Faculty

Program Director

Amelia Glaser

Amelia Glaser

Office: Literature 345
Phone: (858) 534-3809
Email: amglaser@ucsd.edu

Specific inquiries and requests regarding Jewish Studies Program funding, curriculum, collaborations, and the like should be submitted to the program director.


Core Faculty

Glaser

Associate Professor Amelia Glaser, Ph.D

Stanford University

Jewish Studies Program Director/Russian and Soviet Studies Program Director
Department of Literature: Russian Literature (19th and 20th Century), Modern Yiddish Literature, Comparative Literature, Cultural Studies, Transnational Jewish Literature, The Literatures of Ukraine
Office: LIT 345 Phone: (858) 534-3809
Email: amglaser@ucsd.edu

Amelia Glaser is an associate professor of Russian and comparative literature. Her work focuses on Jewish-Slavic literary exchange, and she has written extensively on Russian, Yiddish, and Ukrainian literature of the nineteenth and twentieth centuries. She is the author of Jews and Ukrainians: From the Shtetl Fair to the Petersburg Bookshop (Northwestern U.P., 2012), and the translator of Proletpen: America's Rebel Yiddish Poets (Wisconsin U.P., 2005).
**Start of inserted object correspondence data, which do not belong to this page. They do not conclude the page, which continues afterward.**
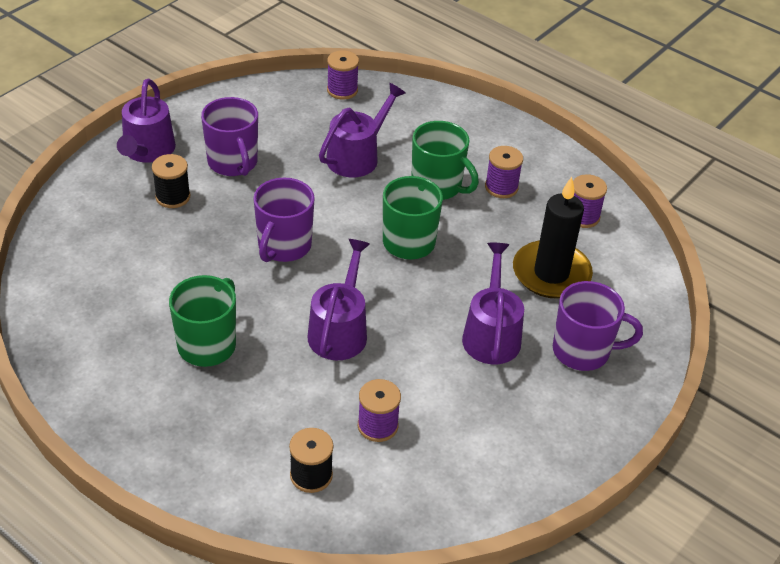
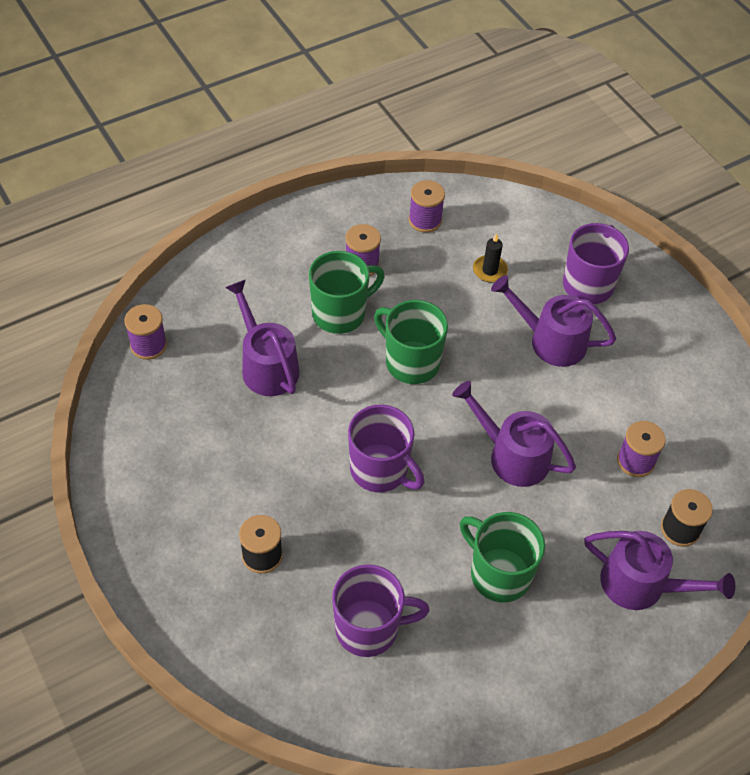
camera: 70 degrees left, 10 degrees up
purple watering can [117,79,176,163] -> purple watering can moved to [584,531,735,610]
purple mug [201,97,258,176] -> purple mug moved to [332,564,430,657]
black candle [513,177,593,299] -> black candle [473,233,508,282], size x0.46

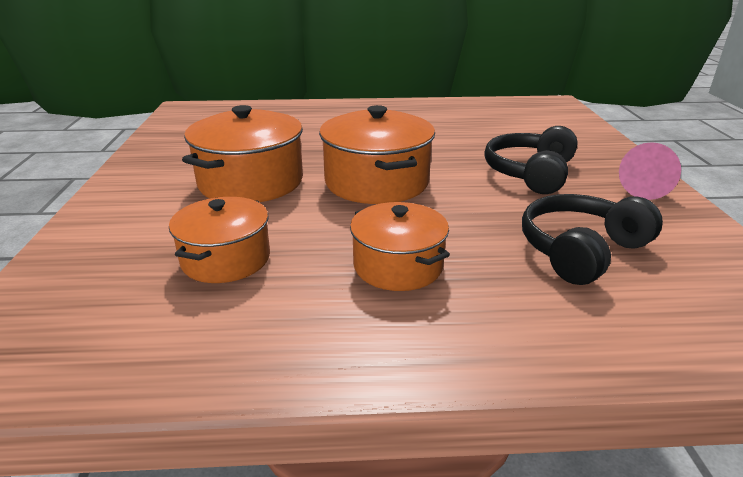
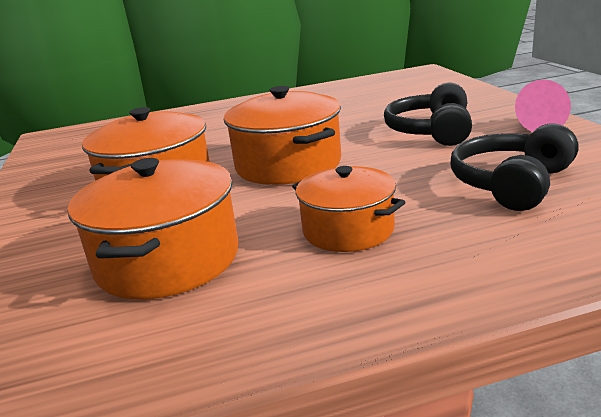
camera: 10 degrees left, 5 degrees down
orange pot [169,197,270,283] -> orange pot [68,158,239,299], size x1.53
She is also currently the director of the Russian and Soviet Studies program.


Hertz

Professor Deborah Hertz, Ph.D.

University of Minnesota, 1979

Herman Wouk Chair in Modern Jewish Studies
Department of History: Jewish History, German History, and European Women’s History
Office: HSS 6024 Phone: (858) 534-5501
Email: dhertz@ucsd.edu
Web: deborahhertz.com

Deborah Hertz was trained in graduate school as a historian of Germany, with a focus on the late eighteenth century and on German Jewry.  She has written two books about conversion and assimilation among Jews in Germany, especially in Berlin.  Her current project is a history of radical Jewish women in Russia and Palestine. In that book-in-progress  she seeks to understand which of the modern political movements at the close of the nineteenth century offered greater personal and career satisfaction to young women eager to change the world.  Her teaching has addressed topics in modern Jewish history, including the Holocaust, Zionism and modern Israel, and the history of Jewish women and the Jewish family.  She is fascinated by the challenge of understanding the modern Jewish experience in the context of racism, religious tradition, and modern nationalism.  Professor Hertz enjoys bringing undergraduate students together with Holocaust survivors and the wider public engaged with history.  Along with Brian Schottlaender, University Librarian, she co-founded and co-directs the Holocaust Living History Workshop, which offers public programs throughout the year on the UCSD campus.


LampertWeissig

Professor Lisa Lampert-Weissig,Ph.D

UC Berkeley, 1996

Katzin Chair of Jewish Civilization
Department of Literature: English Literature, and Comparative Medieval Studies
Office: LIT 347 Phone: (858) 822-0204
Email: llampert@ucsd.edu

Lisa Lampert-Weissig is a specialist in medieval literature and culture with a particular interest in medieval Jewish-Christian relations and the history of anti-Semitism. She has published on representations of Jews and Judaism in literatures in Middle English, Old French and Middle High German as well as on modern German-Jewish literature and on representations of Jews and Judaism in contemporary U.S. culture. She is especially interested in engaging the enduring impact of medieval literature and culture in the contemporary world.


Levy

Professor Thomas Levy, Ph.D.

Sheffield University, 1981

Norma Kershaw Chair in the Archaeology of Ancient Israel and Neighboring Lands
Department of Anthropology: Archaeology of Israel
Office: SSB 292 Phone: (858) 534-2765
Email: tlevy@ucsd.edu
Web:http://anthro.ucsd.edu/%7etlevy/Archaeology_in_the_Levant/Home.html

Levy is a Levantine field archaeologist with interests in the role of technology, especially early mining and metallurgy, on social evolution from the beginnings of sedentism and the domestication of plants and animals in the Pre-Pottery Neolithic period (ca. 7500 BCE) to the rise of the first historic Levantine state level societies in the Iron Age (ca. 1200 – 500 BCE). Levy has been the principal investigator of many interdisciplinary archaeological field projects in Israel and Jordan that have been funded by the National Geographic Society, the National Endowment for the Humanities, National Science Foundation, and other organizations. Tom also conducts ethnoarchaeological research in India and is associate director of the Center of Interdisciplinary Science for Art, Architecture and Archaeology (CISA3) at the California Institute of Telecommunication and Information Technology (Calit2) at UCSD.